Stored data entries
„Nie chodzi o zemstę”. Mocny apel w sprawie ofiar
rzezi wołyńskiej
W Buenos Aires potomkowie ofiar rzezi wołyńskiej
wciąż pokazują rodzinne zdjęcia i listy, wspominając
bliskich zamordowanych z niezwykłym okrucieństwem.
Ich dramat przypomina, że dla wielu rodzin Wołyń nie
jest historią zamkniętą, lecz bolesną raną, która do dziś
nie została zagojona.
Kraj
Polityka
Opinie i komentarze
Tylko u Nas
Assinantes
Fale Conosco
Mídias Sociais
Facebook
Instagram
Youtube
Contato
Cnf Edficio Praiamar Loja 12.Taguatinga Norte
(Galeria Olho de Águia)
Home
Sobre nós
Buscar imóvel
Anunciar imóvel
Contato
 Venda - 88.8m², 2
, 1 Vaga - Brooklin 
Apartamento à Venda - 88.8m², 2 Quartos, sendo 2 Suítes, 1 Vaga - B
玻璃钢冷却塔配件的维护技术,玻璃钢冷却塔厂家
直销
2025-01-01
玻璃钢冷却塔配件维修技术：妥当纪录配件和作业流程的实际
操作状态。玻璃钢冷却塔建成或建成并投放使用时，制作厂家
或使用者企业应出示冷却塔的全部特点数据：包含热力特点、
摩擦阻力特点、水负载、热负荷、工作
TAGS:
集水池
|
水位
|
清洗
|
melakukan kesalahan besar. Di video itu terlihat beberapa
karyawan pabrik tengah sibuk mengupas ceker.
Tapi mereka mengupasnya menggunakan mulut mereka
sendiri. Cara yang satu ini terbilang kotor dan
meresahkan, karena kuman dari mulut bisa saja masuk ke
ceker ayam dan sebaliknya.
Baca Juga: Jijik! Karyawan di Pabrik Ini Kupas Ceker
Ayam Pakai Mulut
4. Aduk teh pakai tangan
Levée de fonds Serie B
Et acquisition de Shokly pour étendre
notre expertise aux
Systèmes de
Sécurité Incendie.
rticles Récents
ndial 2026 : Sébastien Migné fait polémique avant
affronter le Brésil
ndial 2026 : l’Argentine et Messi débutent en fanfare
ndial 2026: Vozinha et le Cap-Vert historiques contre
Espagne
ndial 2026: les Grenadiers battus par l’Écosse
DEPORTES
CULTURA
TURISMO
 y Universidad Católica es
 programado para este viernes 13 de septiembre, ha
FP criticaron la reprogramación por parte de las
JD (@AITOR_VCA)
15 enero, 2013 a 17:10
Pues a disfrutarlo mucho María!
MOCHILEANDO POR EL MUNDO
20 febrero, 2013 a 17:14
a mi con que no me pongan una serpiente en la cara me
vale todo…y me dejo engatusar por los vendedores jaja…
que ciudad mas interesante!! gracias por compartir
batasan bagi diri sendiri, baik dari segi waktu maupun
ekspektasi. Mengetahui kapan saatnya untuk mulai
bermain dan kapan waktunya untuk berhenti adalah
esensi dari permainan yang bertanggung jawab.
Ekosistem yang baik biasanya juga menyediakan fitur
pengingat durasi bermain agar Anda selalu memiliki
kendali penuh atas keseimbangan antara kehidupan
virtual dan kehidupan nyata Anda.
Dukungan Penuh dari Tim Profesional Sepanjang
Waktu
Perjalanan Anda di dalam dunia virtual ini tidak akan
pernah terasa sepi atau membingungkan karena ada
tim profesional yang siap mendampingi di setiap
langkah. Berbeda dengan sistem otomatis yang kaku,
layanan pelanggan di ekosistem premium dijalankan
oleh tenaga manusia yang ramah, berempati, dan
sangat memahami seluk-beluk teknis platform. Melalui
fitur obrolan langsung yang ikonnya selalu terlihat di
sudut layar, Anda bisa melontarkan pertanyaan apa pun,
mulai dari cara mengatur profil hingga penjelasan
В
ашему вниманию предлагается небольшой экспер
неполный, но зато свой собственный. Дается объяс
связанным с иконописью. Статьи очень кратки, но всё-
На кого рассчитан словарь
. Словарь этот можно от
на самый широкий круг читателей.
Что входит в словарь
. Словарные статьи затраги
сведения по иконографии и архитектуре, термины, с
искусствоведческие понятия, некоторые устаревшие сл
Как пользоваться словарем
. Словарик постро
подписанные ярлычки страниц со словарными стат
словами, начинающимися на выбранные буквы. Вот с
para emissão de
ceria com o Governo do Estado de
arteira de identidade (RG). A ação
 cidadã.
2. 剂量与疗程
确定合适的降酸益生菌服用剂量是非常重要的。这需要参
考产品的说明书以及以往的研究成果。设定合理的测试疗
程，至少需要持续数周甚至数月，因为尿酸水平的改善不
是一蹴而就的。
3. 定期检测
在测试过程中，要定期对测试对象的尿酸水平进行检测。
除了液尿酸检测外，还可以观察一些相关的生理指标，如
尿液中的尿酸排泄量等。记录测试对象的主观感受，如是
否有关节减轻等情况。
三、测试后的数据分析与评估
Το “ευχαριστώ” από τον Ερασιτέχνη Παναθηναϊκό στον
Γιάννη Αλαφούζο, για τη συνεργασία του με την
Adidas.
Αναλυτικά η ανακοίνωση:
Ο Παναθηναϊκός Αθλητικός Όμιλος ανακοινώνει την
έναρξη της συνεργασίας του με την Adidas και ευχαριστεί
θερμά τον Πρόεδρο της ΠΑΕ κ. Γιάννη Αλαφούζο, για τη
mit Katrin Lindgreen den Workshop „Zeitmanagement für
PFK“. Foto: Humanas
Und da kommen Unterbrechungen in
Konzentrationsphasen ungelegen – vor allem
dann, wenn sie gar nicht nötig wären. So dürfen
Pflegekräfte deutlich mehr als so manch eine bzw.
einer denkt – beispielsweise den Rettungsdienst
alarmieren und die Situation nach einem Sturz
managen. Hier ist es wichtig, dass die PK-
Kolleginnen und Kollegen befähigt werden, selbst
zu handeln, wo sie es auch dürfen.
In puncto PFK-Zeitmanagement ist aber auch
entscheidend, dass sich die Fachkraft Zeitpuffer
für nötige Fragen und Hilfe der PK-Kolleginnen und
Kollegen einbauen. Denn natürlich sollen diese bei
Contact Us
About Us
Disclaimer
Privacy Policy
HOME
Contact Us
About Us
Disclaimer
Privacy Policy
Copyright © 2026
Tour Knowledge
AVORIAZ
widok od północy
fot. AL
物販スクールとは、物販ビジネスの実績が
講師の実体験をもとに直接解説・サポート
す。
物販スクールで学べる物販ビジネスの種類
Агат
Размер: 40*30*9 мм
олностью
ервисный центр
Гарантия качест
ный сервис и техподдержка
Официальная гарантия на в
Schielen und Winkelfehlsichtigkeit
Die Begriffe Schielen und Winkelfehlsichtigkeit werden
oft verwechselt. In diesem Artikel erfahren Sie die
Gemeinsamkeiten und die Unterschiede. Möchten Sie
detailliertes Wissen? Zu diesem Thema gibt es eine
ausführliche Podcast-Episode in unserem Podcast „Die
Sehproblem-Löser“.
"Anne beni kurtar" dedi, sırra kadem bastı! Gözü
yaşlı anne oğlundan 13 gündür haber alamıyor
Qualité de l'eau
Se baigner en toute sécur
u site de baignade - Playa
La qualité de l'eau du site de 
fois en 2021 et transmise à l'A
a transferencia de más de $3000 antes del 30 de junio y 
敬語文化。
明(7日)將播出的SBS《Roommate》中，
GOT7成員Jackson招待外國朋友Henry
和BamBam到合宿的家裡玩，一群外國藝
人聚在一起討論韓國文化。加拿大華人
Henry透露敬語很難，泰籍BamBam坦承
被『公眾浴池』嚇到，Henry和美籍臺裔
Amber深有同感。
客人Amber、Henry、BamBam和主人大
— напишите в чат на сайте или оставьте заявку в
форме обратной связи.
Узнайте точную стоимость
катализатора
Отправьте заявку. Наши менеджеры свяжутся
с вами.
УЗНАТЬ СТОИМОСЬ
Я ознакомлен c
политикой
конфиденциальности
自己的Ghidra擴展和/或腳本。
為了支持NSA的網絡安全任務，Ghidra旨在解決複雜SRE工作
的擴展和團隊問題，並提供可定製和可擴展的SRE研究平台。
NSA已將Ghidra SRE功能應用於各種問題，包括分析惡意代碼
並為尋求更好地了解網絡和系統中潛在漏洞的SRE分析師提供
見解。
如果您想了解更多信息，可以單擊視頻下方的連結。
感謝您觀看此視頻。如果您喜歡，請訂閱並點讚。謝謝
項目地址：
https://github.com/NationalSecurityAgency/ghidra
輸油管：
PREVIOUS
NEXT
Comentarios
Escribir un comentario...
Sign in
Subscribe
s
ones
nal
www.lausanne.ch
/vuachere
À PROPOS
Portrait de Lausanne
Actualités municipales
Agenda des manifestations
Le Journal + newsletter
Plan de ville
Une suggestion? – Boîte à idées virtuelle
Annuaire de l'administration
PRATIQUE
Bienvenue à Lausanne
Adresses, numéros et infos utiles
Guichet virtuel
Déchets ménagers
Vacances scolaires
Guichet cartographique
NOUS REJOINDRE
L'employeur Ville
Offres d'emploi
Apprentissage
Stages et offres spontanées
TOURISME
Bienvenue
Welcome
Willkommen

_Job_
Rewrite the entries from the start through the line that contains "jest historią zamkniętą, lecz", replacing "zdjęcia" with "fotografie" and keeping everything else the same.

_Output of the task_
„Nie chodzi o zemstę”. Mocny apel w sprawie ofiar
rzezi wołyńskiej
W Buenos Aires potomkowie ofiar rzezi wołyńskiej
wciąż pokazują rodzinne fotografie i listy, wspominając
bliskich zamordowanych z niezwykłym okrucieństwem.
Ich dramat przypomina, że dla wielu rodzin Wołyń nie
jest historią zamkniętą, lecz bolesną raną, która do dziś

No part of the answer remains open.